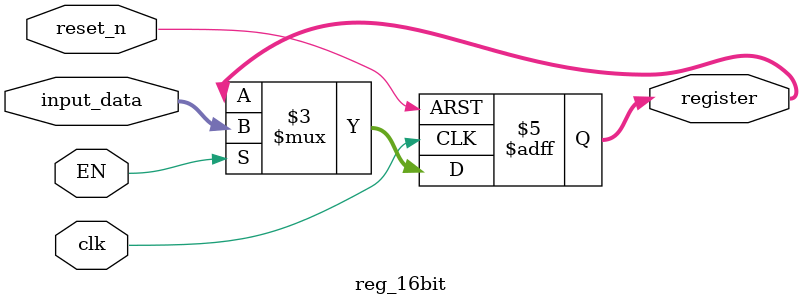
<source format=v>
`default_nettype none

module reg_16bit(
  output reg [15:0] register,
  input wire [15:0] input_data,
  input wire EN,
  input wire clk,
  input wire reset_n
);
  always @(posedge clk, negedge reset_n) begin
    if(!reset_n)
      register <= 16'h0;
    else if(EN)
      register <= input_data;
  end
endmodule

</source>
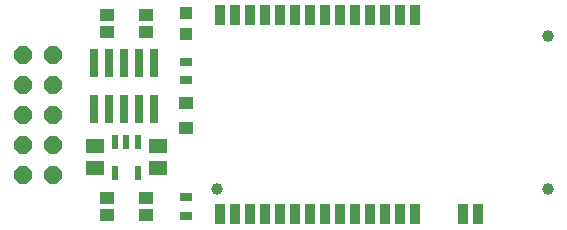
<source format=gbr>
G04 #@! TF.GenerationSoftware,KiCad,Pcbnew,9.0.1*
G04 #@! TF.CreationDate,2025-11-05T13:06:52+03:00*
G04 #@! TF.ProjectId,rpi-cc2652p-uart,7270692d-6363-4323-9635-32702d756172,rev?*
G04 #@! TF.SameCoordinates,Original*
G04 #@! TF.FileFunction,Soldermask,Top*
G04 #@! TF.FilePolarity,Negative*
%FSLAX46Y46*%
G04 Gerber Fmt 4.6, Leading zero omitted, Abs format (unit mm)*
G04 Created by KiCad (PCBNEW 9.0.1) date 2025-11-05 13:06:52*
%MOMM*%
%LPD*%
G01*
G04 APERTURE LIST*
G04 Aperture macros list*
%AMRoundRect*
0 Rectangle with rounded corners*
0 $1 Rounding radius*
0 $2 $3 $4 $5 $6 $7 $8 $9 X,Y pos of 4 corners*
0 Add a 4 corners polygon primitive as box body*
4,1,4,$2,$3,$4,$5,$6,$7,$8,$9,$2,$3,0*
0 Add four circle primitives for the rounded corners*
1,1,$1+$1,$2,$3*
1,1,$1+$1,$4,$5*
1,1,$1+$1,$6,$7*
1,1,$1+$1,$8,$9*
0 Add four rect primitives between the rounded corners*
20,1,$1+$1,$2,$3,$4,$5,0*
20,1,$1+$1,$4,$5,$6,$7,0*
20,1,$1+$1,$6,$7,$8,$9,0*
20,1,$1+$1,$8,$9,$2,$3,0*%
%AMOutline5P*
0 Free polygon, 5 corners , with rotation*
0 The origin of the aperture is its center*
0 number of corners: always 5*
0 $1 to $10 corner X, Y*
0 $11 Rotation angle, in degrees counterclockwise*
0 create outline with 5 corners*
4,1,5,$1,$2,$3,$4,$5,$6,$7,$8,$9,$10,$1,$2,$11*%
%AMOutline6P*
0 Free polygon, 6 corners , with rotation*
0 The origin of the aperture is its center*
0 number of corners: always 6*
0 $1 to $12 corner X, Y*
0 $13 Rotation angle, in degrees counterclockwise*
0 create outline with 6 corners*
4,1,6,$1,$2,$3,$4,$5,$6,$7,$8,$9,$10,$11,$12,$1,$2,$13*%
%AMOutline7P*
0 Free polygon, 7 corners , with rotation*
0 The origin of the aperture is its center*
0 number of corners: always 7*
0 $1 to $14 corner X, Y*
0 $15 Rotation angle, in degrees counterclockwise*
0 create outline with 7 corners*
4,1,7,$1,$2,$3,$4,$5,$6,$7,$8,$9,$10,$11,$12,$13,$14,$1,$2,$15*%
%AMOutline8P*
0 Free polygon, 8 corners , with rotation*
0 The origin of the aperture is its center*
0 number of corners: always 8*
0 $1 to $16 corner X, Y*
0 $17 Rotation angle, in degrees counterclockwise*
0 create outline with 8 corners*
4,1,8,$1,$2,$3,$4,$5,$6,$7,$8,$9,$10,$11,$12,$13,$14,$15,$16,$1,$2,$17*%
G04 Aperture macros list end*
%ADD10R,0.550000X1.200000*%
%ADD11R,0.940000X1.800000*%
%ADD12R,1.080000X1.050000*%
%ADD13R,1.500000X1.300000*%
%ADD14R,1.150000X1.050000*%
%ADD15R,0.760000X2.400000*%
%ADD16R,1.000000X0.800000*%
%ADD17RoundRect,0.500000X-0.000010X-0.000010X0.000010X-0.000010X0.000010X0.000010X-0.000010X0.000010X0*%
%ADD18R,1.200000X1.100000*%
%ADD19Outline8P,-0.762000X0.315631X-0.315631X0.762000X0.315631X0.762000X0.762000X0.315631X0.762000X-0.315631X0.315631X-0.762000X-0.315631X-0.762000X-0.762000X-0.315631X90.000000*%
G04 APERTURE END LIST*
D10*
X136151100Y-107253500D03*
X135201100Y-107253500D03*
X134251100Y-107253500D03*
X134251100Y-109853700D03*
X136151100Y-109853700D03*
D11*
X164971100Y-113353600D03*
X159611100Y-96553600D03*
X158341100Y-96553600D03*
X157071100Y-96553600D03*
X155801100Y-96553600D03*
X154531100Y-96553600D03*
X153261100Y-96553600D03*
X151991100Y-96553600D03*
X150721100Y-96553600D03*
X149451100Y-96553600D03*
X143101100Y-113353600D03*
X144371100Y-113353600D03*
X145641100Y-113353600D03*
X146911100Y-113353600D03*
X148181100Y-113353600D03*
X149451100Y-113353600D03*
X150721100Y-113353600D03*
X151991100Y-113353600D03*
X153261100Y-113353600D03*
X154531100Y-113353600D03*
X155801100Y-113353600D03*
X157071100Y-113353600D03*
X158341100Y-113353600D03*
X159611100Y-113353600D03*
X143101100Y-96553600D03*
X163701100Y-113353600D03*
X148181100Y-96553600D03*
X145641100Y-96553600D03*
X146911100Y-96553600D03*
X144371100Y-96553600D03*
D12*
X140201100Y-96378600D03*
X140201100Y-98128600D03*
D13*
X132501100Y-107603600D03*
X132501100Y-109503600D03*
D14*
X133526100Y-112028600D03*
X133526100Y-113478600D03*
X136876100Y-112028600D03*
X136876100Y-113478600D03*
D15*
X132461100Y-104503600D03*
X132461100Y-100603600D03*
X133731100Y-104503600D03*
X133731100Y-100603600D03*
X135001100Y-104503600D03*
X135001100Y-100603600D03*
X136271100Y-104503600D03*
X136271100Y-100603600D03*
X137541100Y-104503600D03*
X137541100Y-100603600D03*
D16*
X140201100Y-100453600D03*
X140201100Y-102053600D03*
X140201100Y-113553600D03*
X140201100Y-111953600D03*
D17*
X170901100Y-98253600D03*
D14*
X136876100Y-97978600D03*
X136876100Y-96528600D03*
X133526100Y-97978600D03*
X133526100Y-96528600D03*
D18*
X140201100Y-106053600D03*
X140201100Y-103953600D03*
D13*
X137901100Y-107603600D03*
X137901100Y-109503600D03*
D17*
X142901100Y-111253600D03*
X170901100Y-111253600D03*
D19*
X126398100Y-110056600D03*
X128938100Y-110056600D03*
X126398100Y-107516600D03*
X128938100Y-107516600D03*
X126398100Y-104976600D03*
X128938100Y-104976600D03*
X126398100Y-102436600D03*
X128938100Y-102436600D03*
X126398100Y-99896600D03*
X128938100Y-99896600D03*
M02*

</source>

Activity: From the records above, give again exactly the lines running from the line with "X140201100Y-96378600D03*" to the line with "X135001100Y-100603600D03*", inclusive.

The answer:
X140201100Y-96378600D03*
X140201100Y-98128600D03*
D13*
X132501100Y-107603600D03*
X132501100Y-109503600D03*
D14*
X133526100Y-112028600D03*
X133526100Y-113478600D03*
X136876100Y-112028600D03*
X136876100Y-113478600D03*
D15*
X132461100Y-104503600D03*
X132461100Y-100603600D03*
X133731100Y-104503600D03*
X133731100Y-100603600D03*
X135001100Y-104503600D03*
X135001100Y-100603600D03*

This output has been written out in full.